Consegna: Riscrivi le righe di tutti i record sostituendo "common name" con "vernacular name" e lasciando invariato tutto il resto.

Record di partenza:
═══

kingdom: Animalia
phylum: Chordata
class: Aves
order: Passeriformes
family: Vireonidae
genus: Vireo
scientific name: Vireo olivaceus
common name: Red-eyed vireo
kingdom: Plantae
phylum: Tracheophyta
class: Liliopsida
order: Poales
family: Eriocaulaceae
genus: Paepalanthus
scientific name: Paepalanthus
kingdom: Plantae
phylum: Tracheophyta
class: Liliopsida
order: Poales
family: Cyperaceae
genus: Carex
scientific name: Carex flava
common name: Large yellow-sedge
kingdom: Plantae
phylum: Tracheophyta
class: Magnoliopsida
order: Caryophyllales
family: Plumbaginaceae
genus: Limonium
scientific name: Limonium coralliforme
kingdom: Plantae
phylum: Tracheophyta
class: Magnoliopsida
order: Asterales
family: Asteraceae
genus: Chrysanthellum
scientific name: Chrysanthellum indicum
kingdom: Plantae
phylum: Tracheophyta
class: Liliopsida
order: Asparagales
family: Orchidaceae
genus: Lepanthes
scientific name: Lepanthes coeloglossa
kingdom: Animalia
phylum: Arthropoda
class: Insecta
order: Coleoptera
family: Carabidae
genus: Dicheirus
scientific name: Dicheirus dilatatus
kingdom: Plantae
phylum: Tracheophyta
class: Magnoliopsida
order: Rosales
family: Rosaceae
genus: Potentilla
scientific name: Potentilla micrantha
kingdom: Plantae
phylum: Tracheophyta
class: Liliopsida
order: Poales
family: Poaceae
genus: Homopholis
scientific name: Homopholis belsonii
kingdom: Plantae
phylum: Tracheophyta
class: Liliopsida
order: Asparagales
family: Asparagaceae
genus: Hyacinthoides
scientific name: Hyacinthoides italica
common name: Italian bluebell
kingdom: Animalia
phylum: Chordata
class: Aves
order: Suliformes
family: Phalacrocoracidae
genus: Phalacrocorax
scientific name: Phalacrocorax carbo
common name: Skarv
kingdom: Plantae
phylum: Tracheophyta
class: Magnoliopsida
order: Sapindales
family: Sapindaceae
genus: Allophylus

═══

Soluzione:
kingdom: Animalia
phylum: Chordata
class: Aves
order: Passeriformes
family: Vireonidae
genus: Vireo
scientific name: Vireo olivaceus
vernacular name: Red-eyed vireo
kingdom: Plantae
phylum: Tracheophyta
class: Liliopsida
order: Poales
family: Eriocaulaceae
genus: Paepalanthus
scientific name: Paepalanthus
kingdom: Plantae
phylum: Tracheophyta
class: Liliopsida
order: Poales
family: Cyperaceae
genus: Carex
scientific name: Carex flava
vernacular name: Large yellow-sedge
kingdom: Plantae
phylum: Tracheophyta
class: Magnoliopsida
order: Caryophyllales
family: Plumbaginaceae
genus: Limonium
scientific name: Limonium coralliforme
kingdom: Plantae
phylum: Tracheophyta
class: Magnoliopsida
order: Asterales
family: Asteraceae
genus: Chrysanthellum
scientific name: Chrysanthellum indicum
kingdom: Plantae
phylum: Tracheophyta
class: Liliopsida
order: Asparagales
family: Orchidaceae
genus: Lepanthes
scientific name: Lepanthes coeloglossa
kingdom: Animalia
phylum: Arthropoda
class: Insecta
order: Coleoptera
family: Carabidae
genus: Dicheirus
scientific name: Dicheirus dilatatus
kingdom: Plantae
phylum: Tracheophyta
class: Magnoliopsida
order: Rosales
family: Rosaceae
genus: Potentilla
scientific name: Potentilla micrantha
kingdom: Plantae
phylum: Tracheophyta
class: Liliopsida
order: Poales
family: Poaceae
genus: Homopholis
scientific name: Homopholis belsonii
kingdom: Plantae
phylum: Tracheophyta
class: Liliopsida
order: Asparagales
family: Asparagaceae
genus: Hyacinthoides
scientific name: Hyacinthoides italica
vernacular name: Italian bluebell
kingdom: Animalia
phylum: Chordata
class: Aves
order: Suliformes
family: Phalacrocoracidae
genus: Phalacrocorax
scientific name: Phalacrocorax carbo
vernacular name: Skarv
kingdom: Plantae
phylum: Tracheophyta
class: Magnoliopsida
order: Sapindales
family: Sapindaceae
genus: Allophylus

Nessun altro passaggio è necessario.